Full disclosure: I’m an urban, 20-something liberal, and so semi-inevitably I’m a fan of Barack Obama — admittedly one that has a hard time truly believing that he might actually be able to win the presidency in November. But while the candidate’s polling numbers still show that he’s having a hard time connecting with the American heartland, there is no doubt that he has managed to win over that most fickle of audiences — the Internet.
What’s interesting is that the Obama campaign has never endorsed the majority of viral videos made in his honor. In fact, Obama’s statements about the Obama Girl series indicated that the campaign was pretty concerned with maintaining control over its candidate’s public face.
But the campaign’s efforts are hardly passive; there are over a thousand videos in the official Barack Obama YouTube channel, mostly news clips and speeches going all the way back to the very beginning of the campaign. Few replicate the goofy charm of Obama’s 2007 Monday Night Football announcement, though; the campaign’s message has become increasingly focused on promoting the senator as a man of gravitas.
Online video isn’t exclusively the territory of Obama supporters — Texas congressman Ron Paul has a passionate following that still occasionally clutters up the YouTube Most Viewed page. But what the Obama campaign has done is make politics an interactive experience, using social networks, video and other tools to make online liberals feel involved. In the same way that George W. Bush rocked the Christian evangelical base in 2000, Obama has tapped into the energy of a community that has spent the past eight years feeling unrepresented in American politics. Media studies god Henry Jenkins traces this to Obama’s “Yes We Can” campaign slogan — the language of “we” being one of groups and social networking, making Obama the ideal candidate for the Facebook generation.

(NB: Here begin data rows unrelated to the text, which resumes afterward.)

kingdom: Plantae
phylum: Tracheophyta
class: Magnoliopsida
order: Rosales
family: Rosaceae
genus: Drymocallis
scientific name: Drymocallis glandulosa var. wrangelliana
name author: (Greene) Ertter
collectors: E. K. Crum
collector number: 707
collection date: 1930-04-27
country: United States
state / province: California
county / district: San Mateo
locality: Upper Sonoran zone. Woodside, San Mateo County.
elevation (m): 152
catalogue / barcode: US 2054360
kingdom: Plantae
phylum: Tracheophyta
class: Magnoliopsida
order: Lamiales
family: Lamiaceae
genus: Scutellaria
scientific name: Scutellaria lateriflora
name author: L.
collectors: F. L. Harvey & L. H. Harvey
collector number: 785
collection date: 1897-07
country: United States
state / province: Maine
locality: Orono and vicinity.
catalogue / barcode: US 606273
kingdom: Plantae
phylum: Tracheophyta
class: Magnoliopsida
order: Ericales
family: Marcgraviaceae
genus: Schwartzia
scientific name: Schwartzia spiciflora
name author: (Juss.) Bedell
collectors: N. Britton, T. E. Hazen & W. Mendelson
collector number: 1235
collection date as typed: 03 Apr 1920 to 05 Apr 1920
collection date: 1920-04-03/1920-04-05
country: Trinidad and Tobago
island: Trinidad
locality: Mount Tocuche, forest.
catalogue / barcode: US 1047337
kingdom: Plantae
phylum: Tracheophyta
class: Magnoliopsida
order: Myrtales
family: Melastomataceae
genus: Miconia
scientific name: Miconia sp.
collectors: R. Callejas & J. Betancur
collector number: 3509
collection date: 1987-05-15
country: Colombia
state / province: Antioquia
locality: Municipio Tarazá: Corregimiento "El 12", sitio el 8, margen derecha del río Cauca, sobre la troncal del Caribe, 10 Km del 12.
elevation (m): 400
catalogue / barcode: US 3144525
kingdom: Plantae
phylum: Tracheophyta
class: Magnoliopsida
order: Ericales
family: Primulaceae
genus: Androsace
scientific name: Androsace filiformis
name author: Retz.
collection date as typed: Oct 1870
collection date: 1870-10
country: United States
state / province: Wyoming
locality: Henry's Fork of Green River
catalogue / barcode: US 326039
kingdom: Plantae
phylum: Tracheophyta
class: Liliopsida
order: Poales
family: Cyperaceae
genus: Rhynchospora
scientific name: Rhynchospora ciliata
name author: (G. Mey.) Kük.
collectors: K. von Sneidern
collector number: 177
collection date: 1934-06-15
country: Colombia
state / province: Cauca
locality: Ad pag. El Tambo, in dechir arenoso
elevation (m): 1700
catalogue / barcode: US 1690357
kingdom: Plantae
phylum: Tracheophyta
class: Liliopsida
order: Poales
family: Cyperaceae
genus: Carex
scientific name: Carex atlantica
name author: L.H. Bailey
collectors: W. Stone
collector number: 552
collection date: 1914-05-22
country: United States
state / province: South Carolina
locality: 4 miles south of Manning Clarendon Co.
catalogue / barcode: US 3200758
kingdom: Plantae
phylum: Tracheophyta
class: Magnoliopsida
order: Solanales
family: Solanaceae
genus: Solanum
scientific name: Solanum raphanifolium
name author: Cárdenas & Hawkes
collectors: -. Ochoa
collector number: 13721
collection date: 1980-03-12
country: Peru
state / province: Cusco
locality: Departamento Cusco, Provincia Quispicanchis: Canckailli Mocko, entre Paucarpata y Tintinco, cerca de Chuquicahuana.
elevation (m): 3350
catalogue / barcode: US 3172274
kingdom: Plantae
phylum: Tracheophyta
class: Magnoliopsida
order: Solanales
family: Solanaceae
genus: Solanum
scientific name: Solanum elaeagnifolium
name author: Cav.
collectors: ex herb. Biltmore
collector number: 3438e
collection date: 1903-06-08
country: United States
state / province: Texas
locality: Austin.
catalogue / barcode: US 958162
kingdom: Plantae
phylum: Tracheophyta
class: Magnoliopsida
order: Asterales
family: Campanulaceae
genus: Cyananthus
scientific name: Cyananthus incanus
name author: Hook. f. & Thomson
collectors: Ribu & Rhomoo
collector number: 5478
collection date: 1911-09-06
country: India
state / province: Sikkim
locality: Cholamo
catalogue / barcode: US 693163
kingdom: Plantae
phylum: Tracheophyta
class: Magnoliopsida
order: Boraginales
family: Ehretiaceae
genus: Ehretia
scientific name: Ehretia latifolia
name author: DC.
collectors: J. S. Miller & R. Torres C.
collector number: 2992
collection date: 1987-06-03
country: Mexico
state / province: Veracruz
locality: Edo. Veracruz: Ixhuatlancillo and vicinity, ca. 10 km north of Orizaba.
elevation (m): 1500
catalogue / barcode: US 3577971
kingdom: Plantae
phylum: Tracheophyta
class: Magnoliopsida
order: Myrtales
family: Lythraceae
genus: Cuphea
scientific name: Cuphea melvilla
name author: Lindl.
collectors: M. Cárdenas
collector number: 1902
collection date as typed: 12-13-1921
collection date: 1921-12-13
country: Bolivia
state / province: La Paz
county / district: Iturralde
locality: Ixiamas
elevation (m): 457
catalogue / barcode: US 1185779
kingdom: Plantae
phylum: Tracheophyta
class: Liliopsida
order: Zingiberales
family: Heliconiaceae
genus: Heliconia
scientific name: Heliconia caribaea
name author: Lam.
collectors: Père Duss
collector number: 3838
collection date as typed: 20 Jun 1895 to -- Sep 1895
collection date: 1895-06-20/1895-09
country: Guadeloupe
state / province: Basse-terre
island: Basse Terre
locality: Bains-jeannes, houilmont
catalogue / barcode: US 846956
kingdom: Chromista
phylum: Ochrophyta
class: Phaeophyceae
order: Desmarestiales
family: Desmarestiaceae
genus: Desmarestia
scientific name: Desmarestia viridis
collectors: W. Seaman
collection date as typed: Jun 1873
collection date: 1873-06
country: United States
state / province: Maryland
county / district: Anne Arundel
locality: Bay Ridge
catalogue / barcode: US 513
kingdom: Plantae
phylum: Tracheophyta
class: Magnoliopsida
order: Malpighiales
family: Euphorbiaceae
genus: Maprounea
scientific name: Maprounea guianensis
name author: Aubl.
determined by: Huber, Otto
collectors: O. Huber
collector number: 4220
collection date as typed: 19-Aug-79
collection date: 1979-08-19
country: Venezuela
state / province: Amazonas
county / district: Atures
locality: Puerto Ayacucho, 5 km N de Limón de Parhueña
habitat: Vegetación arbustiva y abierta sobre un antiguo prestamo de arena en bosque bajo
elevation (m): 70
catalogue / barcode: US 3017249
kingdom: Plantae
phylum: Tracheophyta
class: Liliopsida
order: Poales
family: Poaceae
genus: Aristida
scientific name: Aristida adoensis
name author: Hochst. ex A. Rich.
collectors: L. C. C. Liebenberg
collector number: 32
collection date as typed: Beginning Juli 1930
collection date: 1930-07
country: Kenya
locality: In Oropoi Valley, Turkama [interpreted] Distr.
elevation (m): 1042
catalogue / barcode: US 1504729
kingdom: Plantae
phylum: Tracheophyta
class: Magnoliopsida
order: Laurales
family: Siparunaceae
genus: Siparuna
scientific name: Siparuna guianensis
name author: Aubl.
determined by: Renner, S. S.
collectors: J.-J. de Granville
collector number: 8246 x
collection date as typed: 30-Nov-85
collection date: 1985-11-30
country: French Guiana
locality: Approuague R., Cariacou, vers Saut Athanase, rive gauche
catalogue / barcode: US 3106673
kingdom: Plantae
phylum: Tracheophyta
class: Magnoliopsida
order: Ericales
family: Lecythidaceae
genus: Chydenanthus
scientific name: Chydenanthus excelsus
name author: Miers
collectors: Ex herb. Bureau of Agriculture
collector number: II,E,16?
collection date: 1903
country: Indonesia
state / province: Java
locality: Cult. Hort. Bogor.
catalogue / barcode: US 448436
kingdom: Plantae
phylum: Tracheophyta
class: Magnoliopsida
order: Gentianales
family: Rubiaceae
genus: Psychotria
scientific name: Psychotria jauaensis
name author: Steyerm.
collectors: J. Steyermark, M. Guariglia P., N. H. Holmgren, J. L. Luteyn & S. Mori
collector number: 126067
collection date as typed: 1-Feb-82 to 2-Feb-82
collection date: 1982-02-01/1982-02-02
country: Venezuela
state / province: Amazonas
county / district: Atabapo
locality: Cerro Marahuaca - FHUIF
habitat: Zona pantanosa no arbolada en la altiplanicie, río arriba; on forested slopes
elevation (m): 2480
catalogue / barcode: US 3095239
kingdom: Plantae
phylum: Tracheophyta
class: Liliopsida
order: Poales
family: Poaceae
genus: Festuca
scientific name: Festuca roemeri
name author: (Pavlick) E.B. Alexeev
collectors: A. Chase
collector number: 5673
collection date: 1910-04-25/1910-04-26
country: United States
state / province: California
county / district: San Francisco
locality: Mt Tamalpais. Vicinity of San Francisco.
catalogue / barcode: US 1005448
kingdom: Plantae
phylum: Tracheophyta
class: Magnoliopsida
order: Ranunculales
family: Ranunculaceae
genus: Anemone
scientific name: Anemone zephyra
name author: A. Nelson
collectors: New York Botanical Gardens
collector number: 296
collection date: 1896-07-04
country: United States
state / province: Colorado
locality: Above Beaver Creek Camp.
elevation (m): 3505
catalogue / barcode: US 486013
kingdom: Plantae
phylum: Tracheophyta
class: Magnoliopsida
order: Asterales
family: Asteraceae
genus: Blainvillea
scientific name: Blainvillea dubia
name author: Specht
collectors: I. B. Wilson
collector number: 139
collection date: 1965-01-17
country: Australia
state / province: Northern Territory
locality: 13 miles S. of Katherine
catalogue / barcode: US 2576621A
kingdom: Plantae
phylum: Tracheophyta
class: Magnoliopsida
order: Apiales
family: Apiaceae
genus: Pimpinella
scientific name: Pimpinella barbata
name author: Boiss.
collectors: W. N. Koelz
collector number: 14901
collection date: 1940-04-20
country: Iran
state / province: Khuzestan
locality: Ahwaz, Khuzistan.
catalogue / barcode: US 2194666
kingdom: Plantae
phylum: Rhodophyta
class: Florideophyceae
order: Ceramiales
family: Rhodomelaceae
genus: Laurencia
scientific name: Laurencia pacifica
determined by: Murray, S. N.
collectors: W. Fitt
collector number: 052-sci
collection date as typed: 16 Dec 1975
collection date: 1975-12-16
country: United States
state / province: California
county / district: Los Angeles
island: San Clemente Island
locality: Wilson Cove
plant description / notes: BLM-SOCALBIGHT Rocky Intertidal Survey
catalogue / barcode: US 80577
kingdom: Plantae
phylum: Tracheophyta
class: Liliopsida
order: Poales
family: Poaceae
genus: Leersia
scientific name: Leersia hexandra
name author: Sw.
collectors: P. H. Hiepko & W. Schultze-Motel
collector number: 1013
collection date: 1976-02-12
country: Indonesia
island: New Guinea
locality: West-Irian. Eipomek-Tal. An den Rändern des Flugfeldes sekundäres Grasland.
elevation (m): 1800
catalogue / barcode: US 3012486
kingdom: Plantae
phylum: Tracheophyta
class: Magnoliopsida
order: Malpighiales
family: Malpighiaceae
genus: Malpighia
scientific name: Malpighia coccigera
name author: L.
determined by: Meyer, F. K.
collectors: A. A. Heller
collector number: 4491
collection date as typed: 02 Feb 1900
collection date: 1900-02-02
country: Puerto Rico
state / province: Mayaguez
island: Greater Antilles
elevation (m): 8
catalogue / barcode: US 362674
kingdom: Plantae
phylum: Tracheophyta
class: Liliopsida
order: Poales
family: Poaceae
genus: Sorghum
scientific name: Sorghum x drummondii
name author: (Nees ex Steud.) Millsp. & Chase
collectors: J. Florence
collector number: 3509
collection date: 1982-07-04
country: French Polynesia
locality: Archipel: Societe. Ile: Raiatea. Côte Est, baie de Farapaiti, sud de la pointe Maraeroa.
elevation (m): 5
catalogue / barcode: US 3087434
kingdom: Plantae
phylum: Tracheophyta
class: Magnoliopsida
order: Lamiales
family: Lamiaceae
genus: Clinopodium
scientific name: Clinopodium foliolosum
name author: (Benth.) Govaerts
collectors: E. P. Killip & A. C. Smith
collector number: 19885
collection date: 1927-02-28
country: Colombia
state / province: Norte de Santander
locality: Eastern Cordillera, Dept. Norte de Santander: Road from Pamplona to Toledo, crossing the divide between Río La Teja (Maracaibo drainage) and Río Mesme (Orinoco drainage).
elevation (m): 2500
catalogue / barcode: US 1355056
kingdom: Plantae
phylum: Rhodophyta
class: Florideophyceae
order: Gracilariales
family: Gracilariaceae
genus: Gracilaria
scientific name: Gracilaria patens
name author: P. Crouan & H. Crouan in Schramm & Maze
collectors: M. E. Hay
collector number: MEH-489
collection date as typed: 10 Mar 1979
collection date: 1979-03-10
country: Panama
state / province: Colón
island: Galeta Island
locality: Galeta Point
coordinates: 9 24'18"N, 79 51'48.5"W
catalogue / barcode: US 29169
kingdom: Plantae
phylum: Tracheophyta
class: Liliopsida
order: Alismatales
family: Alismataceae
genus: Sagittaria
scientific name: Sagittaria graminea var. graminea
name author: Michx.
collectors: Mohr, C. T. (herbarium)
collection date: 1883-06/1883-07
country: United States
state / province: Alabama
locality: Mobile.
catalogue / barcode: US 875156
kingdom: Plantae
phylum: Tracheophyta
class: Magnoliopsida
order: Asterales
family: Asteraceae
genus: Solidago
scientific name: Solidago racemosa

And so it’s fitting that the video released by the campaign to celebrate the conclusion to the Democratic primary wasn’t a formal speech — but rather a sedate, 13-minute talk by the candidate, in which he speaks candidly from his campaign headquarters to those who to those who helped him achieve something few (including myself) imagined possible. And he also encourages his entire corps of volunteers — online and off — to continue the fight.